The model and analysis put forward by Schlesinger et al1 are innovative and compelling, but the population on which their model was created may be unique, and this raises questions regarding the ability of the model to generalize to other patient settings. Traditional classification metrics such as positive predictive value and negative predictive value can be adjusted for different baseline prevalence, which Schlesinger et al1 do; however, inherent in this assumption is the idea that the model's ability to discriminate hemodynamic data from ECGs is maintained. In the absence of a causal model, the transportability of this model's performance to different settings remains uncertain. (The term causal model refers to the idea that a prediction model may generalize better if it relies on the detection of features that are caused by what the model is trying to predict, not just those noncausally associated with it.) It is possible that the deep learning model relies on structural changes seen after chronically deranged hemodynamics and is not reflective of real-time mPCWP. More data may be a remedy for this issue; however, other forms of transfer learning may also provide further opportunities to improve generalization.

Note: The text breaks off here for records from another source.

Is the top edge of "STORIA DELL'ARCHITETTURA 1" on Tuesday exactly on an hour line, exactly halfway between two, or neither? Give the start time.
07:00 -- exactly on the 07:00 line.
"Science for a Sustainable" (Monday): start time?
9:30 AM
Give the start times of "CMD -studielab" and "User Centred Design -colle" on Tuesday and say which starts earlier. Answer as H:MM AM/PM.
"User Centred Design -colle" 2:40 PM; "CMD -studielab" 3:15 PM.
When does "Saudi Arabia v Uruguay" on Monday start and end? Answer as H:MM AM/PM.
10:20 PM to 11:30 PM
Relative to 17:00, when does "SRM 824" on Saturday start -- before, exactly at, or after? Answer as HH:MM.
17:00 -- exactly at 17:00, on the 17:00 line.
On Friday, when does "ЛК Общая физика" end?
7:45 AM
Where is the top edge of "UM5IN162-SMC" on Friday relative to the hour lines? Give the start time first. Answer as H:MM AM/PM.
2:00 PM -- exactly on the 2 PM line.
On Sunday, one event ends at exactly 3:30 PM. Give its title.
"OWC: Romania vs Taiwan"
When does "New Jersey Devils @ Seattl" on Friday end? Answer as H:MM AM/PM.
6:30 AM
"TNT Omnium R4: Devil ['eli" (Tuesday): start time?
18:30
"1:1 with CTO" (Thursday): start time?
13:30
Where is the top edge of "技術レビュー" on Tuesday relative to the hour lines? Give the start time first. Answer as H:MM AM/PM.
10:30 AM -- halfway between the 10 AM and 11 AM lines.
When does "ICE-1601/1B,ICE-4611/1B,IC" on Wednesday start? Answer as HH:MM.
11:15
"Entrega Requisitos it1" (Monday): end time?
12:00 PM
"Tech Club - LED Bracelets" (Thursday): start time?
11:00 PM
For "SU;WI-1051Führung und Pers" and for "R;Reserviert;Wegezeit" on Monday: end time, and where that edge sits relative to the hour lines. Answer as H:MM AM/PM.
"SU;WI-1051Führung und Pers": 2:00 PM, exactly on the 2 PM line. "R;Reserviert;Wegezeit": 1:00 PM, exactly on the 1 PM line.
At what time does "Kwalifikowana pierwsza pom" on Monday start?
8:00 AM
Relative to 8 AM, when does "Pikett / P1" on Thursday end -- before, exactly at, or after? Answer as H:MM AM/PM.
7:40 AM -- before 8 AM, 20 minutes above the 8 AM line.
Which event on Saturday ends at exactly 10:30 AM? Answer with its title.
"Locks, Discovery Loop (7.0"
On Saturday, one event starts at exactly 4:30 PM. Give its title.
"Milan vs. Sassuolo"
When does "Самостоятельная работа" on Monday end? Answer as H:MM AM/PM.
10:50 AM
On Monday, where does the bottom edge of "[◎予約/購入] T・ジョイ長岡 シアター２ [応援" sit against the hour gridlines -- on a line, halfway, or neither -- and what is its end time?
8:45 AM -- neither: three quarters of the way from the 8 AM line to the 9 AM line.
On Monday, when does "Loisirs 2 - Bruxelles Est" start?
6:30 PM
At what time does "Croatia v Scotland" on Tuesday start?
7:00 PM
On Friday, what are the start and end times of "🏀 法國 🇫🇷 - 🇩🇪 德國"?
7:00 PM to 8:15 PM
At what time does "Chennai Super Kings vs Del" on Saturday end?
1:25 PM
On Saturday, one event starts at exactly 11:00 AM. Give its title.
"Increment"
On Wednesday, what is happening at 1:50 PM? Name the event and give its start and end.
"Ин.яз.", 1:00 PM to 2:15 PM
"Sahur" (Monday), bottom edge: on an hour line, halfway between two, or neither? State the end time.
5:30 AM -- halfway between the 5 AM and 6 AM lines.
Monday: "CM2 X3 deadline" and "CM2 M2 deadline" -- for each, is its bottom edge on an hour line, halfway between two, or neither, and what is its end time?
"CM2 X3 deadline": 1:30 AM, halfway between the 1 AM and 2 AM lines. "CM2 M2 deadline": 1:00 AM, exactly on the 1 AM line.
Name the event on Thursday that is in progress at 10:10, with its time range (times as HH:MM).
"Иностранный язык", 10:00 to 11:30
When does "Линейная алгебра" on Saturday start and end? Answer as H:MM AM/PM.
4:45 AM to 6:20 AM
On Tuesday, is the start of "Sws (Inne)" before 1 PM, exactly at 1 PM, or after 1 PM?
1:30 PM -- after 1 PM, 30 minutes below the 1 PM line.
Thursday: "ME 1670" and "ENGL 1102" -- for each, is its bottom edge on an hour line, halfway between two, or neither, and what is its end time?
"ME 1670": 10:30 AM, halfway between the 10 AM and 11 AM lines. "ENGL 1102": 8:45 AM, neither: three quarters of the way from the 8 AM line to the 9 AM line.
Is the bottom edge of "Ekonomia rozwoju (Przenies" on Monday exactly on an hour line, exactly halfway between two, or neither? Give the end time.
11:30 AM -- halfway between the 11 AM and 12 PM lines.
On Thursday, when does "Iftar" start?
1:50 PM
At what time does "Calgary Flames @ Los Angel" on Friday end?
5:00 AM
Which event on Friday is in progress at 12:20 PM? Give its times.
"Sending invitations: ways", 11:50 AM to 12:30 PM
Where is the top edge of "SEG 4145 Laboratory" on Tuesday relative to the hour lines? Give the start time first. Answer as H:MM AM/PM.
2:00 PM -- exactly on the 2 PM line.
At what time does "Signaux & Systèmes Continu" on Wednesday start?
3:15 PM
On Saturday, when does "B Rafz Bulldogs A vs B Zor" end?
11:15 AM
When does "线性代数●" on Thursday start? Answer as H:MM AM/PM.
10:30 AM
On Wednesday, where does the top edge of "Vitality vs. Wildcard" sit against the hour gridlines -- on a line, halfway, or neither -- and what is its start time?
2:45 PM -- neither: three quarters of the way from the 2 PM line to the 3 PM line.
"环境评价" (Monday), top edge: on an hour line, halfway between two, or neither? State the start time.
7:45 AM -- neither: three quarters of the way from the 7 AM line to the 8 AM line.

The study by Schlesinger et al1 exemplifies the potentially transformative impact deep learning may have on drawing deeper clinical inference from existing data—data that we, as clinicians, look at every day. However, despite the growing interest in deep learning in health care, few models have translated into the clinical setting yet. Issues regarding model generalizability, integration, interpretability, and utility have been challenges. Innovative solutions, such as the trustworthiness metric and the integration of transfer learning to leverage-related data sets, may help overcome these barriers. Nevertheless, in our view, the potential to favorably impact health care is very promising, and these results represent an exciting step forward for this growing field.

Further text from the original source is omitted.